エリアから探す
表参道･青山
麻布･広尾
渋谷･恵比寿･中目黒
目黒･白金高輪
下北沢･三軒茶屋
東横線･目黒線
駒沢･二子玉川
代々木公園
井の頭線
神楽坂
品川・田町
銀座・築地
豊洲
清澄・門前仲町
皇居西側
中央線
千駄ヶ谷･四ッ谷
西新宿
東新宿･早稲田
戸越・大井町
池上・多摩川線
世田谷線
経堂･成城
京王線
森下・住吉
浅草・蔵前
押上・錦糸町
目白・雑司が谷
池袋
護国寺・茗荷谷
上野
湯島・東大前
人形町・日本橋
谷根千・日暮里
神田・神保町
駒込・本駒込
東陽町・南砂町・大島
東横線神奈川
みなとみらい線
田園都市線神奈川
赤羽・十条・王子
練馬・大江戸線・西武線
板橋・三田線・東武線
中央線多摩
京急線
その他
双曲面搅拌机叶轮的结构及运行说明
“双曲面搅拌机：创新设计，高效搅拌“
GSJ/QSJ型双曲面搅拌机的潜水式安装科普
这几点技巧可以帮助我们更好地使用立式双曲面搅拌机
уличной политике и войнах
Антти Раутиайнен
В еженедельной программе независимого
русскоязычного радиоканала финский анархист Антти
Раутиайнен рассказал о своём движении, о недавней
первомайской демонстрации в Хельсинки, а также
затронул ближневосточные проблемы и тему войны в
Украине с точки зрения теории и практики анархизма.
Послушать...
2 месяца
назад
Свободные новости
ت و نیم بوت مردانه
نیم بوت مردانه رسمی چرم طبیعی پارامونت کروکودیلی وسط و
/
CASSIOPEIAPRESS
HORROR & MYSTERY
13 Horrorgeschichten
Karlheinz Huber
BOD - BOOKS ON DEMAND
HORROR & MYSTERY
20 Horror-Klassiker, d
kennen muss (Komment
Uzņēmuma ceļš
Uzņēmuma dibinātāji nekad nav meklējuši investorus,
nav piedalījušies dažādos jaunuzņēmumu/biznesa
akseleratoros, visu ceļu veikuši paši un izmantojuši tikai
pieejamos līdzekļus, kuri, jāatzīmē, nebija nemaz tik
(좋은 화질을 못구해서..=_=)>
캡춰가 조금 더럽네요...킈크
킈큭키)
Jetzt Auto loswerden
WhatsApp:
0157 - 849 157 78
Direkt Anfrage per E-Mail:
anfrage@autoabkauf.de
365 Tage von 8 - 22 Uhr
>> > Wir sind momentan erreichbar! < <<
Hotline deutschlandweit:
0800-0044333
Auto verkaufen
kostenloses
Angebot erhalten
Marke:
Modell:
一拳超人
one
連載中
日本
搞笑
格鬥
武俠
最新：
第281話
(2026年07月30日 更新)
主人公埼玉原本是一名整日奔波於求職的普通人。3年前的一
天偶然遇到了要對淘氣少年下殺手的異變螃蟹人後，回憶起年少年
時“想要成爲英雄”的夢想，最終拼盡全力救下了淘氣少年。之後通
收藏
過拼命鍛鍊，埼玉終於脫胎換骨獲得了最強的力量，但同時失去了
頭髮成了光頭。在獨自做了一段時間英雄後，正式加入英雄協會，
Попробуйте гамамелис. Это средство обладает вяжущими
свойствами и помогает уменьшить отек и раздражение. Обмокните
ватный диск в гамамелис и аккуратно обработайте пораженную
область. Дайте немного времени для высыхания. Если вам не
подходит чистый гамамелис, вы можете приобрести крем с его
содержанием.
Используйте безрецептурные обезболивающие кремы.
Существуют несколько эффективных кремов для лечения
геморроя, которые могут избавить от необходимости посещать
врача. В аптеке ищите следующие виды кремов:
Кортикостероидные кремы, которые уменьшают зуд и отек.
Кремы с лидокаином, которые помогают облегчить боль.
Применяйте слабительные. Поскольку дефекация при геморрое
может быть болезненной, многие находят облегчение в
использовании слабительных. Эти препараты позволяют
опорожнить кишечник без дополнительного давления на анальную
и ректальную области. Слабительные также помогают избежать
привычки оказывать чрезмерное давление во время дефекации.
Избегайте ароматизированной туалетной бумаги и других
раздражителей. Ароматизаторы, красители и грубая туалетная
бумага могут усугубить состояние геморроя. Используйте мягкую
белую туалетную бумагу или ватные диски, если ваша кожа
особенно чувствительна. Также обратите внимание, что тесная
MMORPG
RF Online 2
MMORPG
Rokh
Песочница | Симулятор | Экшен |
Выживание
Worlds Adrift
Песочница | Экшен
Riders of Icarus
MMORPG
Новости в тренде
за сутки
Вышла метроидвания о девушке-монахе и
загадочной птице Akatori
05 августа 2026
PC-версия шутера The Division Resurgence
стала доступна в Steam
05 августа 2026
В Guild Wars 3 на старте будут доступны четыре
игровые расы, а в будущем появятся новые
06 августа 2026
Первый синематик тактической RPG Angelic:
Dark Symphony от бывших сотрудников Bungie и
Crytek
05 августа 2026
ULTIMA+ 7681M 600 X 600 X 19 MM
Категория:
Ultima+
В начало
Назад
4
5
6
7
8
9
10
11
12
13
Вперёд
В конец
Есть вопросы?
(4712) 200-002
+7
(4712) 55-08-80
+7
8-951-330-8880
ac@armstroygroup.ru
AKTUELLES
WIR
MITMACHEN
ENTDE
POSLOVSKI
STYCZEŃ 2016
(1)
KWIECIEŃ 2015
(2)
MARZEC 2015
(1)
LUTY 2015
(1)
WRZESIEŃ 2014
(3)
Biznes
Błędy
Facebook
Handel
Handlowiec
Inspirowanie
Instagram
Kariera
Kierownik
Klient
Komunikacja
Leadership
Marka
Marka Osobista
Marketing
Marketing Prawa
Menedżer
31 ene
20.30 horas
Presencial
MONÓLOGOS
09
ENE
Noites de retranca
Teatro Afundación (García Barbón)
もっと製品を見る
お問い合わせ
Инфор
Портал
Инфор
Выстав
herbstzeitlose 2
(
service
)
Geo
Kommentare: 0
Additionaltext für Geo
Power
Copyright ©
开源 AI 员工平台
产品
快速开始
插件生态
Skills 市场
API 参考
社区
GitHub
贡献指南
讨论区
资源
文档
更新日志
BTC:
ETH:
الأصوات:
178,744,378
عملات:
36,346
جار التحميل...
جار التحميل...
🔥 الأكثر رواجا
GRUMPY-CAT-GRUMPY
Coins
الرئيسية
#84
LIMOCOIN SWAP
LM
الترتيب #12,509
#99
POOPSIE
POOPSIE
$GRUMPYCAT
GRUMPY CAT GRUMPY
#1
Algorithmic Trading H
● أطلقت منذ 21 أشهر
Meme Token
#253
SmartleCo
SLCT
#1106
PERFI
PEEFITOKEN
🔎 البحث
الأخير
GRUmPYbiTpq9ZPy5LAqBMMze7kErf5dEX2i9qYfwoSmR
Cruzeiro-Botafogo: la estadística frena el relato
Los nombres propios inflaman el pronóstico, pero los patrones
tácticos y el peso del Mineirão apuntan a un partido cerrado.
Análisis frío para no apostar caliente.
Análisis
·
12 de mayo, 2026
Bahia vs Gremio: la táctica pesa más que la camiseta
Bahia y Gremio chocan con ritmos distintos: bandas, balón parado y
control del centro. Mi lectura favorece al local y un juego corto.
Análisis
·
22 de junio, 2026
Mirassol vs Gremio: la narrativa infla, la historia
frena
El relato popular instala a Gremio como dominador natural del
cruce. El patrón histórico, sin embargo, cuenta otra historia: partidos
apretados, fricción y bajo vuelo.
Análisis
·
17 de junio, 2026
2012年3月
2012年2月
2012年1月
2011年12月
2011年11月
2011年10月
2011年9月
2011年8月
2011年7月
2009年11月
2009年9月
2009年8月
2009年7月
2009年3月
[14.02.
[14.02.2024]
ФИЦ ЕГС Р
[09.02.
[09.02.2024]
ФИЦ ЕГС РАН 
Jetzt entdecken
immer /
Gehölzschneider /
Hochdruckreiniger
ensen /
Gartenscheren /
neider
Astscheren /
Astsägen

* * * * * * * * *

§ Work request: Out of the material above, output word for word the line with "русскоязычного радиоканала финский", the line with "Direkt Anfrage per", and all lines between them, with nothing else.

§ Solution to this exercise:
русскоязычного радиоканала финский анархист Антти
Раутиайнен рассказал о своём движении, о недавней
первомайской демонстрации в Хельсинки, а также
затронул ближневосточные проблемы и тему войны в
Украине с точки зрения теории и практики анархизма.
Послушать...
2 месяца
назад
Свободные новости
ت و نیم بوت مردانه
نیم بوت مردانه رسمی چرم طبیعی پارامونت کروکودیلی وسط و
/
CASSIOPEIAPRESS
HORROR & MYSTERY
13 Horrorgeschichten
Karlheinz Huber
BOD - BOOKS ON DEMAND
HORROR & MYSTERY
20 Horror-Klassiker, d
kennen muss (Komment
Uzņēmuma ceļš
Uzņēmuma dibinātāji nekad nav meklējuši investorus,
nav piedalījušies dažādos jaunuzņēmumu/biznesa
akseleratoros, visu ceļu veikuši paši un izmantojuši tikai
pieejamos līdzekļus, kuri, jāatzīmē, nebija nemaz tik
(좋은 화질을 못구해서..=_=)>
캡춰가 조금 더럽네요...킈크
킈큭키)
Jetzt Auto loswerden
WhatsApp:
0157 - 849 157 78
Direkt Anfrage per E-Mail:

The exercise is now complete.